TASK GOAL: All lines holding the word "coffee" are to be copied from the records beneath.

DATA FOR THIS TASK:
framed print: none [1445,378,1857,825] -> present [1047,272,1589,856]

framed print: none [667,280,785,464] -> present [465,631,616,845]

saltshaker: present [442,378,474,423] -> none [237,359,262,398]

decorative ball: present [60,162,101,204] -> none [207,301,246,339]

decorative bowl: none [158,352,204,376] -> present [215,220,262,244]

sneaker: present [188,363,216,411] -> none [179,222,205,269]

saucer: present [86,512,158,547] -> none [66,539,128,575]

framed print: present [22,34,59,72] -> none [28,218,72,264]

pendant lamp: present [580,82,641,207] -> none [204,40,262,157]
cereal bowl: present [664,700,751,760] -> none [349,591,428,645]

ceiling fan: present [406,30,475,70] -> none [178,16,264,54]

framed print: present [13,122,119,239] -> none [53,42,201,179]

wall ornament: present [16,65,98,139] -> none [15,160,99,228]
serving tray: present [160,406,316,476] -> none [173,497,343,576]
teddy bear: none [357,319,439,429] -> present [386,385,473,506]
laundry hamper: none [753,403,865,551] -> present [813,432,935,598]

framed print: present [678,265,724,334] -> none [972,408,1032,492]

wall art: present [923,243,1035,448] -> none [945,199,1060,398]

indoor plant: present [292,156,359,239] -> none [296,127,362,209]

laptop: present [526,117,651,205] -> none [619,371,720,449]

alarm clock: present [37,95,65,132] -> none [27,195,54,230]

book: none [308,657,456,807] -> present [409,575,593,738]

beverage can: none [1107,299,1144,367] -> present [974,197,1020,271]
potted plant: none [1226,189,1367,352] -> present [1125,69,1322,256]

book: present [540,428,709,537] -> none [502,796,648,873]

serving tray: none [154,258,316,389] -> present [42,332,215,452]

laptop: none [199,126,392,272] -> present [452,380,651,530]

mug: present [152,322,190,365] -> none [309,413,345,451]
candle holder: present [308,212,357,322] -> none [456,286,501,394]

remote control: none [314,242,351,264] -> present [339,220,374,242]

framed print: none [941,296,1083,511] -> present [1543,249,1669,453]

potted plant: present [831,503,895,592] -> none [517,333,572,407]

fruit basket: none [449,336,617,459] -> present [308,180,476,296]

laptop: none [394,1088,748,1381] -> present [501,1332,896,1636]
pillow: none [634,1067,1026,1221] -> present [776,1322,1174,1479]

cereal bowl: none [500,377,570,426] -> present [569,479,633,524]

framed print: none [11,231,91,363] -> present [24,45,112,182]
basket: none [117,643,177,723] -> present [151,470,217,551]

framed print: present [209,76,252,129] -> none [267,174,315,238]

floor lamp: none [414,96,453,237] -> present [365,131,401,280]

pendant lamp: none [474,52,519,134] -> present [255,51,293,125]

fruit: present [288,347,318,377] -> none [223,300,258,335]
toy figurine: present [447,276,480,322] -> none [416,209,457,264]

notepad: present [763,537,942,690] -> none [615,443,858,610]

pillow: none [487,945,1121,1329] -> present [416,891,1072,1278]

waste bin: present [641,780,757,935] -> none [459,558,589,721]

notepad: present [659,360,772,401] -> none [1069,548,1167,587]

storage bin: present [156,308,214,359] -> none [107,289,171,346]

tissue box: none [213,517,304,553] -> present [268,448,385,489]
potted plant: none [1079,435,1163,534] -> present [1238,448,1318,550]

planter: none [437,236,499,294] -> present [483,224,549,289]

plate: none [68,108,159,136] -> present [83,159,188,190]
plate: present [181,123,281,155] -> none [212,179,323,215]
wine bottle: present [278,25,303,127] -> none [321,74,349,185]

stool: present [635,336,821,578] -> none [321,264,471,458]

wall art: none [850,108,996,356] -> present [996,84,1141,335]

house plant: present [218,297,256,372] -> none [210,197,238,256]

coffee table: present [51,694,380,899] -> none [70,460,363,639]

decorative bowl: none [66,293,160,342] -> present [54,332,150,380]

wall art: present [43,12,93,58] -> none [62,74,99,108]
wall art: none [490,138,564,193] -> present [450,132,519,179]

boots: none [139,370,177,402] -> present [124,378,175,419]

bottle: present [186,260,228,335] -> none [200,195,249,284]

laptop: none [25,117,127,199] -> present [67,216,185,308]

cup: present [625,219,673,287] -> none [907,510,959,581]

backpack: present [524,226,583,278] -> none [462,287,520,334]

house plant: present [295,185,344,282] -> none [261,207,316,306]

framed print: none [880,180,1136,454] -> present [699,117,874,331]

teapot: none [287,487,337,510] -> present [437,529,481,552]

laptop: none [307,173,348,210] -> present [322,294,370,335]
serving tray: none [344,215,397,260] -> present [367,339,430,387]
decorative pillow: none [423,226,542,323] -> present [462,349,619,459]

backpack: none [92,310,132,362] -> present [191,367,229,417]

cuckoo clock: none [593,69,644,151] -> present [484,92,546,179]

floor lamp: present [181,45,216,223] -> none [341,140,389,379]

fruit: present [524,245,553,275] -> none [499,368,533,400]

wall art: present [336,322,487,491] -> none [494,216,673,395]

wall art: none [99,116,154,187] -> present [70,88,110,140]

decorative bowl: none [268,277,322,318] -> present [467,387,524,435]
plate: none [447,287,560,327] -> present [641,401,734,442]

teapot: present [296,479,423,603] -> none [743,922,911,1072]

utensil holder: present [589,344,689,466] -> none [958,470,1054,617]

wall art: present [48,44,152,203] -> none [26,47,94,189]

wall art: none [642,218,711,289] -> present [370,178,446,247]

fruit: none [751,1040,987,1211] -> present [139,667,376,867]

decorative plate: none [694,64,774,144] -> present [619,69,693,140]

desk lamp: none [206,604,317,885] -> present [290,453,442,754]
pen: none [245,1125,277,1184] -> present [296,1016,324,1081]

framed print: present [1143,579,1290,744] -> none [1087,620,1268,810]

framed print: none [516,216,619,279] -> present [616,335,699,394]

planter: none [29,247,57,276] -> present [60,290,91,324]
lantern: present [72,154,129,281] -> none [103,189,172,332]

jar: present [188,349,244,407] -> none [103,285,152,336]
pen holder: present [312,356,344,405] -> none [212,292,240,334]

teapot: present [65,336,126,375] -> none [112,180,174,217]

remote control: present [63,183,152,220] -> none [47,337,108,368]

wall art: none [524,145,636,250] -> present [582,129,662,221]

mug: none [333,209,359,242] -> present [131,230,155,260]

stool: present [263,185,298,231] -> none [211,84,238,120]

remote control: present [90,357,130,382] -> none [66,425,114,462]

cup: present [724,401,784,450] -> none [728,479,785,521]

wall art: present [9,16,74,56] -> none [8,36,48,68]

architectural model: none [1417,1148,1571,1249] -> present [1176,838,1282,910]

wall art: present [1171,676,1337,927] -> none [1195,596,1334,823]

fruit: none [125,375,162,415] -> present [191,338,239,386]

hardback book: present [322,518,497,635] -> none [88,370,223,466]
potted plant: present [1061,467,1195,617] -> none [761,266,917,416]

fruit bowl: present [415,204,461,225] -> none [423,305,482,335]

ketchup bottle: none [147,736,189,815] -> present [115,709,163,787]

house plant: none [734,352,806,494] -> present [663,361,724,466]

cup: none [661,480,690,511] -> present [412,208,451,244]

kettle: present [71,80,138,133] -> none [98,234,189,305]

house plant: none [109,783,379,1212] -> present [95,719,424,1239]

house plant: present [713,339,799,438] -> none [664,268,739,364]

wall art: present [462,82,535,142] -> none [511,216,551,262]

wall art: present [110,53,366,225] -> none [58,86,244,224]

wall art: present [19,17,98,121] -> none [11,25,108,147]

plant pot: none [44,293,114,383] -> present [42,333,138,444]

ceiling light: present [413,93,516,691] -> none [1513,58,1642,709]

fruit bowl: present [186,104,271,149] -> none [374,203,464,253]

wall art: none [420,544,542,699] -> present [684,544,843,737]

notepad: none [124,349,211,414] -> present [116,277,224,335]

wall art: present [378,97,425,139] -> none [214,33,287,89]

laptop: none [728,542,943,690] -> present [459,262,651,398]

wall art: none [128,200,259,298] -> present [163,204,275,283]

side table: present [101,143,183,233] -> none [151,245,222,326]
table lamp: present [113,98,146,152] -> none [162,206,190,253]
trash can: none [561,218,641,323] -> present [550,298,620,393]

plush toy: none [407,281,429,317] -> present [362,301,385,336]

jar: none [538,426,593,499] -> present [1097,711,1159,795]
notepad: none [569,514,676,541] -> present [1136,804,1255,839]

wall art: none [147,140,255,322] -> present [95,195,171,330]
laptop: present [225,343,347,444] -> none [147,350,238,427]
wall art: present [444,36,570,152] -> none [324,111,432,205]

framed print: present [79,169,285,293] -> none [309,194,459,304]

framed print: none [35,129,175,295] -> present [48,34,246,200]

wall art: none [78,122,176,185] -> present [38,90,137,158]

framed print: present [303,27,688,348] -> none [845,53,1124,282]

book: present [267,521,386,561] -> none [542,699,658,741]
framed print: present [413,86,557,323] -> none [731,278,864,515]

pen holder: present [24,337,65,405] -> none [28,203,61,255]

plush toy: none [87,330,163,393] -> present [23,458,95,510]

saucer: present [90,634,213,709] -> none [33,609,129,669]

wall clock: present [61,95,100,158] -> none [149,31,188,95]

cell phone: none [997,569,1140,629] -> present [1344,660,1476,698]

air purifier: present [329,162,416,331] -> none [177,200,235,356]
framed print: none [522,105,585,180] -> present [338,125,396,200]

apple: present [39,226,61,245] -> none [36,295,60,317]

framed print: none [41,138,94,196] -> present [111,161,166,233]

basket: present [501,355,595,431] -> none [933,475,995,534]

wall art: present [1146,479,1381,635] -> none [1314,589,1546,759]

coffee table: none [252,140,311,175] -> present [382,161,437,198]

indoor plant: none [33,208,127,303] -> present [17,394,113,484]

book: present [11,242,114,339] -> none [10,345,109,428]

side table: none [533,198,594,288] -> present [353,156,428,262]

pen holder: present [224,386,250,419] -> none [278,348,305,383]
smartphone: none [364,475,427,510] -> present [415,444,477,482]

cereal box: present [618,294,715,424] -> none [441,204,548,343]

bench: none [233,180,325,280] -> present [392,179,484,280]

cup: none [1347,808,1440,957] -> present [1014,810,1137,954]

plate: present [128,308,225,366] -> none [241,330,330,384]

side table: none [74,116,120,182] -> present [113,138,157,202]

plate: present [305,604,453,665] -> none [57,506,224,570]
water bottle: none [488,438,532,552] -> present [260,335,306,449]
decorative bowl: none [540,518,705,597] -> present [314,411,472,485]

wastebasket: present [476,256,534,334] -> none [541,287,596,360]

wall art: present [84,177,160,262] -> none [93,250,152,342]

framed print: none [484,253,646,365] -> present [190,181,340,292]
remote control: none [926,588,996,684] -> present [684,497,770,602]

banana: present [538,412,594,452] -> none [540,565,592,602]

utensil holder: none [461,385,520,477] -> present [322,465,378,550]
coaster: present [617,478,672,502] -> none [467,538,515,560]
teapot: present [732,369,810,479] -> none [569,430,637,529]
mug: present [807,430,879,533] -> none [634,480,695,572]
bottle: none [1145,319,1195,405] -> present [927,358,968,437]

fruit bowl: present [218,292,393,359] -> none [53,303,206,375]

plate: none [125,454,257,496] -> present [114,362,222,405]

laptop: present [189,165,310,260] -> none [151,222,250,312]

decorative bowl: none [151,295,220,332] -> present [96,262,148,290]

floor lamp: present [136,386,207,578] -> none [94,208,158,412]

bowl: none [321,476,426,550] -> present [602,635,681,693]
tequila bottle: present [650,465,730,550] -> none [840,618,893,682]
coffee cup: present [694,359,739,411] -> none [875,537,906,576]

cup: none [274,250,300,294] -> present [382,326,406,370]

REPLY TO THE EXERCISE:
coffee table: present [51,694,380,899] -> none [70,460,363,639]
coffee table: none [252,140,311,175] -> present [382,161,437,198]
coffee cup: present [694,359,739,411] -> none [875,537,906,576]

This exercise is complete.